Our Irises This Year

With so much rain all year our irises have come in like gangbusters. I really hadn’t looked at them for a couple of weeks when they seemed to be close, very close to opening but never did. I had a birthday last weekend and spent a couple of days having fun instead between crying jags about my family not being here with me. I do love John’s brother and sister who live within an hour or so but none of my children were here since they’re so far away and the same goes for my sisters in California. So John did his best to perk me up and took me out for a fun lunch and a walk around somebody else’s gigantic grounds that were rather sensational. That certainly took my mind off my own mood and I decided to just let all my pressing jobs and worries lie dormant for the weekend.
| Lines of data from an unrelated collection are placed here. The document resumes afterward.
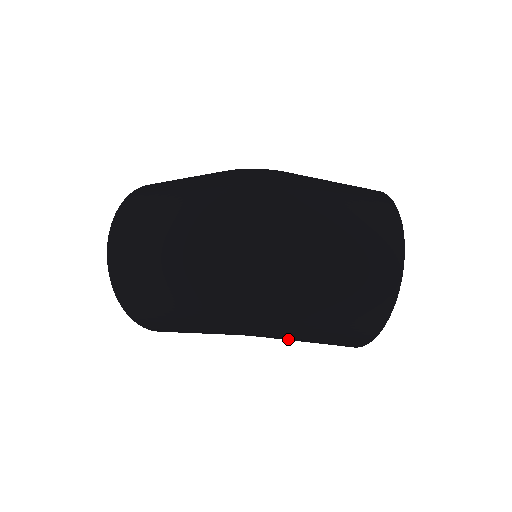
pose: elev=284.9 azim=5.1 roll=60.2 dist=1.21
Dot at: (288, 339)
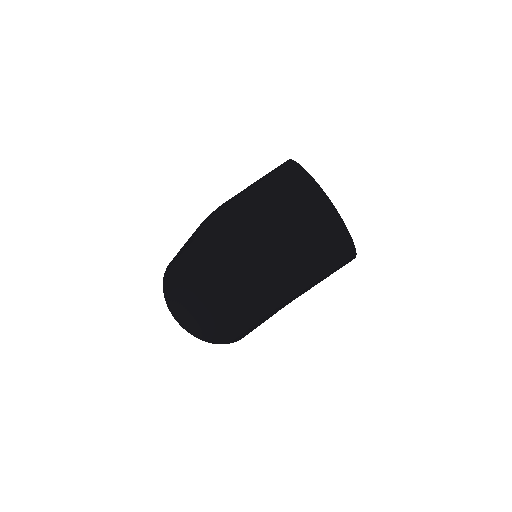
Dot at: occluded
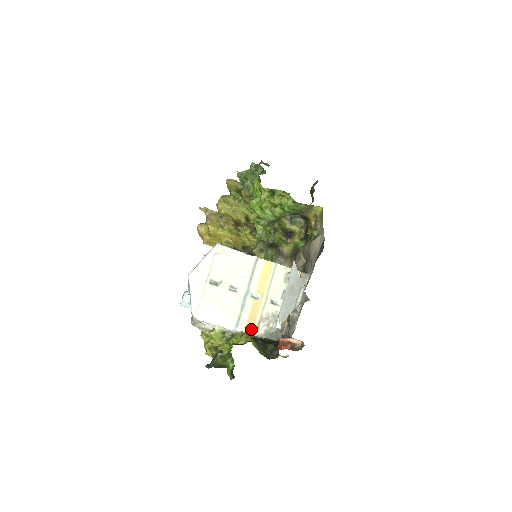
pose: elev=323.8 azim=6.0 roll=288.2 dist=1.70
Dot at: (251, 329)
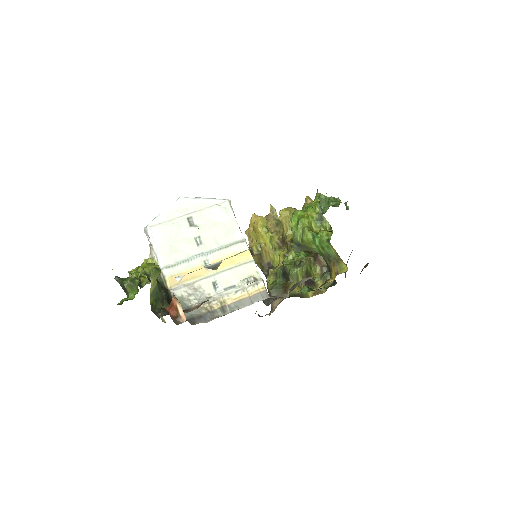
Dot at: (174, 282)
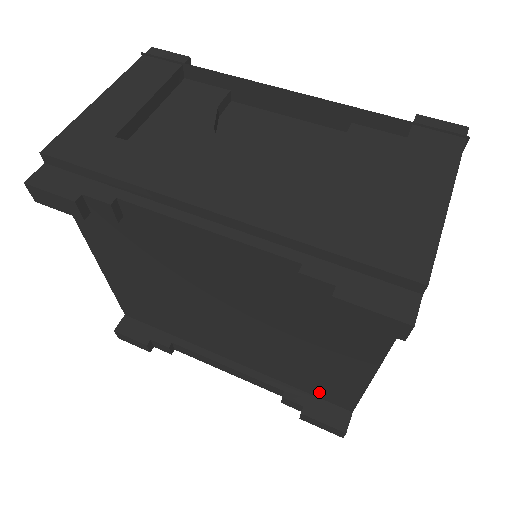
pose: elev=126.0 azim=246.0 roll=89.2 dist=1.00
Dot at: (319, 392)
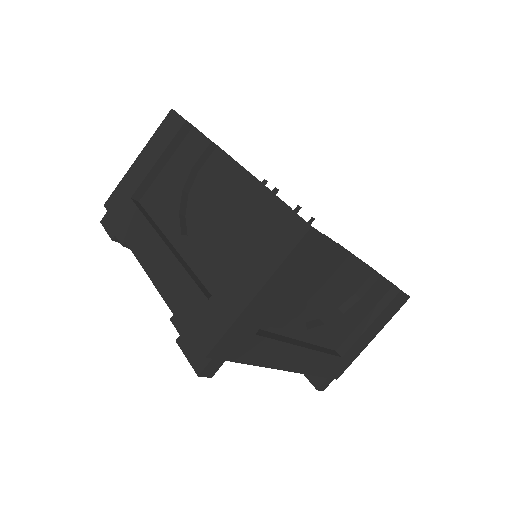
Dot at: occluded
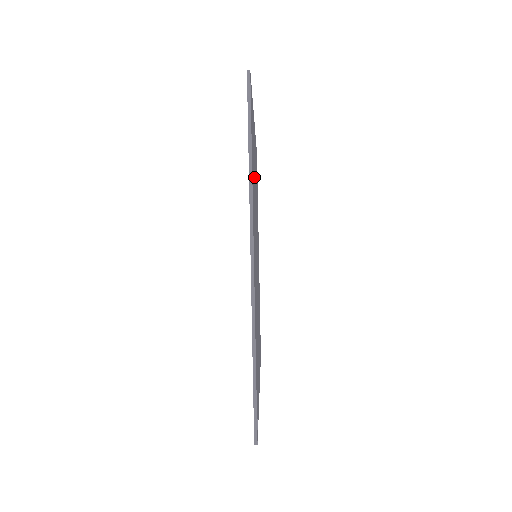
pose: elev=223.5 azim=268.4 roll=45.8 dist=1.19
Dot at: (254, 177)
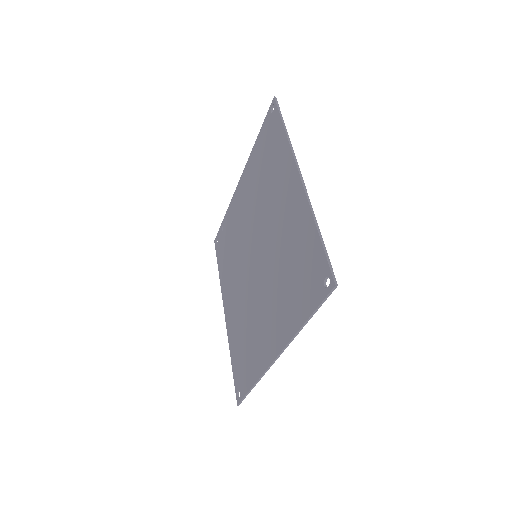
Dot at: (289, 259)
But after several more days of just really lazing around like a dodo I got my moxie back for my projects and eventually the bad weather cleared yet again and I took big walks around our gardens to see what needed doing. Although I sat outside a couple of times it wasn’t in the same area as the irises and I didn’t walk past them until a couple of days ago when all I saw were masses of lilac and lavender blooms with a hint of orange-yellow centers and a touch of purple. There were at least three times as many this year as last and we hadn’t even dug them up to divide them. Since they were all blooming in unison it really packed a punch. 
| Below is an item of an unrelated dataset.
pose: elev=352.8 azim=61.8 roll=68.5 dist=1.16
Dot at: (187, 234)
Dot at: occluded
So with my emotional issues calmed down a tad, I took a few shots of these luscious beauties. I always liked irises when I was younger but never had them at my houses in America. Once we moved to New Zealand though I did add them to my historic home and my vineyard estate and the house we lived in on top of the hill in Up Above Down Under. When we moved here to The House of Cluck-Cluck I dug up those flowers (since I’d put them in) and transplanted them in a subtle boggy site here, a little off the lawn, where they thrived but weren’t obvious to the passerby. So my dear old matey moved them secretly without telling me to his ‘area’, next to the first fishpond he designed and created. Then he added a seating area and eventually he spilled the beans and confessed that he’d pinched the plants from me. By that time I didn’t care if he moved them since they were more admired where he put them than where I sort of hid them from view. And he has worried over them and babied them since.  Actually we’ve both cared for them, weeded around them and basically have a sort of co ownership truce. And they look really lovely around the pond along with the gladioli (he also pilfered from one of my other areas) that bloom later in the season, well after the irises are finished. There’s certainly some kind of mystique about irises that even Vincent Van Gogh and Claude Monet found rather enchanting too. So we’re in very good company.